The formula is only proportional to pressure ratio and irrelevant to volume.
 
Sam1390,

The key issue is what does a reduced flow do to the pressure on the outlet?

If this stays the same then lower speed / lower flow would seem to give you a similar temperature differential, but not clear if there is a difference in efficiency at this lower flow / speed or greater slip at the lower speeds.

The key is that if anything else changes other than speed / flowrate, then this can impact the temperature rise.

Remember - More details = better answers
Also: If you get a response it's polite to respond to it.
 
The lower the flow rate, the less adiabatic the process will be, in reality. But, theoretically, neglecting heat loss to the environment, there should be no difference. Roots blowers pump a certain volume per cavity and the compression actually occurs when this volume gets exposed to the higher downstream pressure.
 
Thanks everybody for detailed responses.
I’ve nearly got my answer.
Just wondering if there is any formula that shows the speed change that leads to flow rate change will not affect the temperature rise.
 
That's the performance curve of the blower which is measured, not calculated.

Don't think what you're looking for exists.

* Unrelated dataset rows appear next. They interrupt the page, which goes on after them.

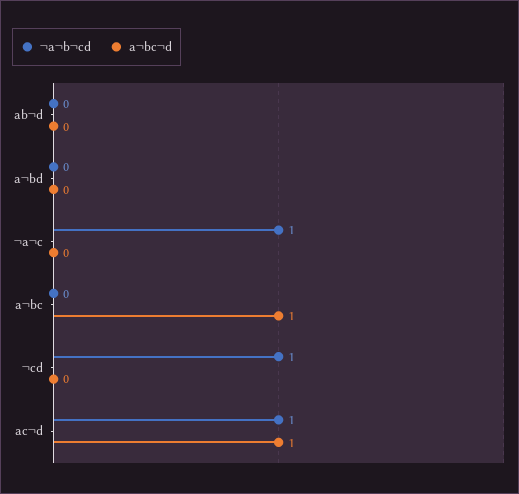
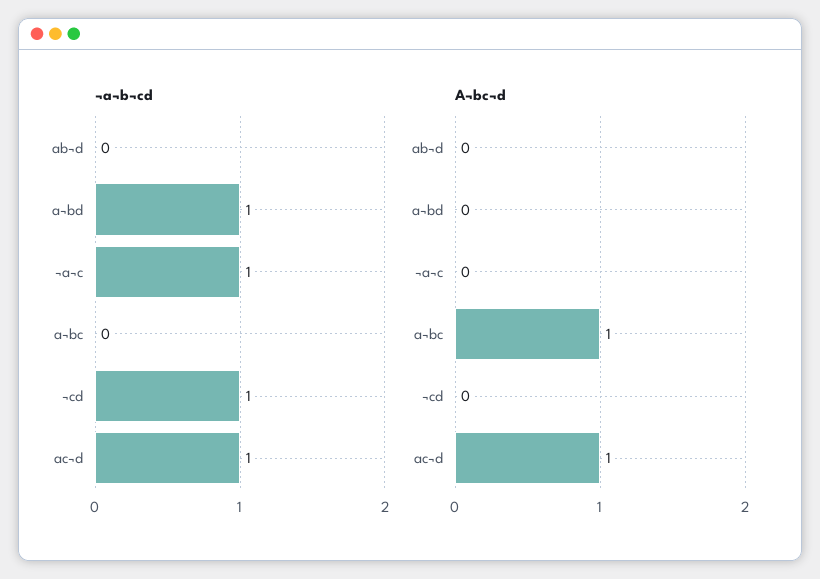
  {
    "¬a¬b¬cd": {
      "ab¬d": 0,
-     "a¬bd": 0,
+     "a¬bd": 1,
      "¬a¬c": 1,
      "a¬bc": 0,
      "¬cd": 1,
      "ac¬d": 1
    },
    "a¬bc¬d": {
      "ab¬d": 0,
      "a¬bd": 0,
      "¬a¬c": 0,
      "a¬bc": 1,
      "¬cd": 0,
      "ac¬d": 1
    }
  }

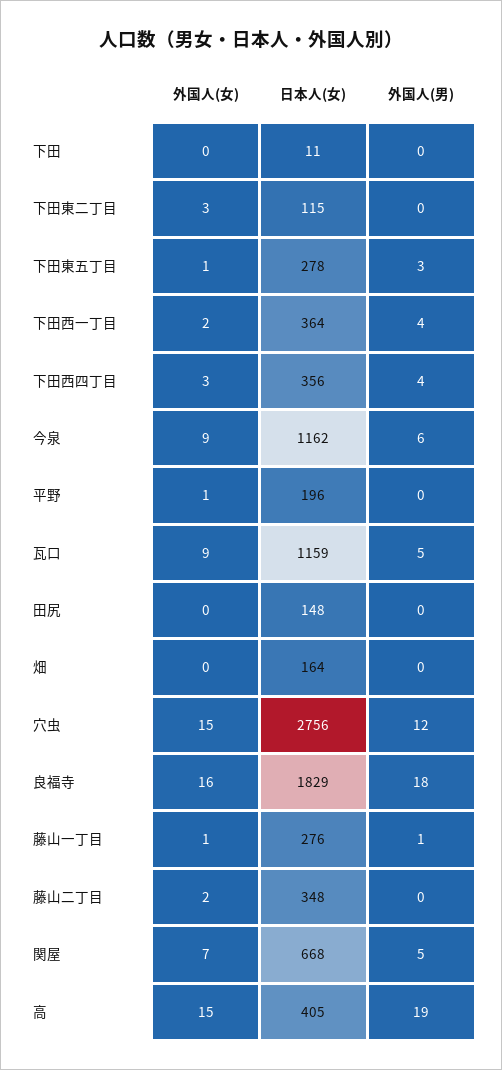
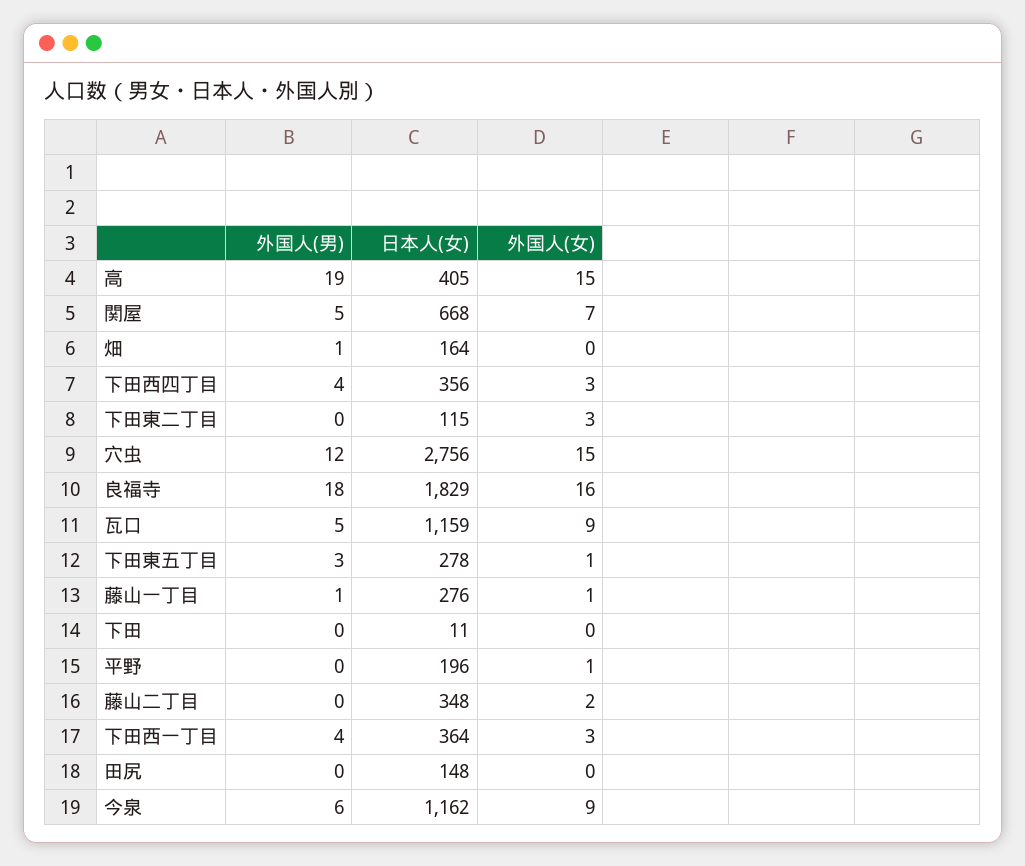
  {
    "外国人(女)": {
      "下田": 0,
      "下田東二丁目": 3,
      "下田東五丁目": 1,
-     "下田西一丁目": 2,
+     "下田西一丁目": 3,
      "下田西四丁目": 3,
      "今泉": 9,
      "平野": 1,
      "瓦口": 9,
      "田尻": 0,
      "畑": 0,
      "穴虫": 15,
      "良福寺": 16,
      "藤山一丁目": 1,
      "藤山二丁目": 2,
      "関屋": 7,
      "高": 15
    },
    "日本人(女)": {
      "下田": 11,
      "下田東二丁目": 115,
      "下田東五丁目": 278,
      "下田西一丁目": 364,
      "下田西四丁目": 356,
      "今泉": 1162,
      "平野": 196,
      "瓦口": 1159,
      "田尻": 148,
      "畑": 164,
      "穴虫": 2756,
      "良福寺": 1829,
      "藤山一丁目": 276,
      "藤山二丁目": 348,
      "関屋": 668,
      "高": 405
    },
    "外国人(男)": {
      "下田": 0,
      "下田東二丁目": 0,
      "下田東五丁目": 3,
      "下田西一丁目": 4,
      "下田西四丁目": 4,
      "今泉": 6,
      "平野": 0,
      "瓦口": 5,
      "田尻": 0,
-     "畑": 0,
+     "畑": 1,
      "穴虫": 12,
      "良福寺": 18,
      "藤山一丁目": 1,
      "藤山二丁目": 0,
      "関屋": 5,
      "高": 19
    }
  }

Remember - More details = better answers
Also: If you get a response it's polite to respond to it.
 
If the lower flow requires turndown in speed to below the lower limit of the VSD, then the pressure recycle loop will be active and discharge temp will most likely rise. Am assuming recycle gas downstream of the recycle valve will be warmer than fresh feed at compressor suction.
 
Thanks everyone for the detailed responses. I got what I was looking for.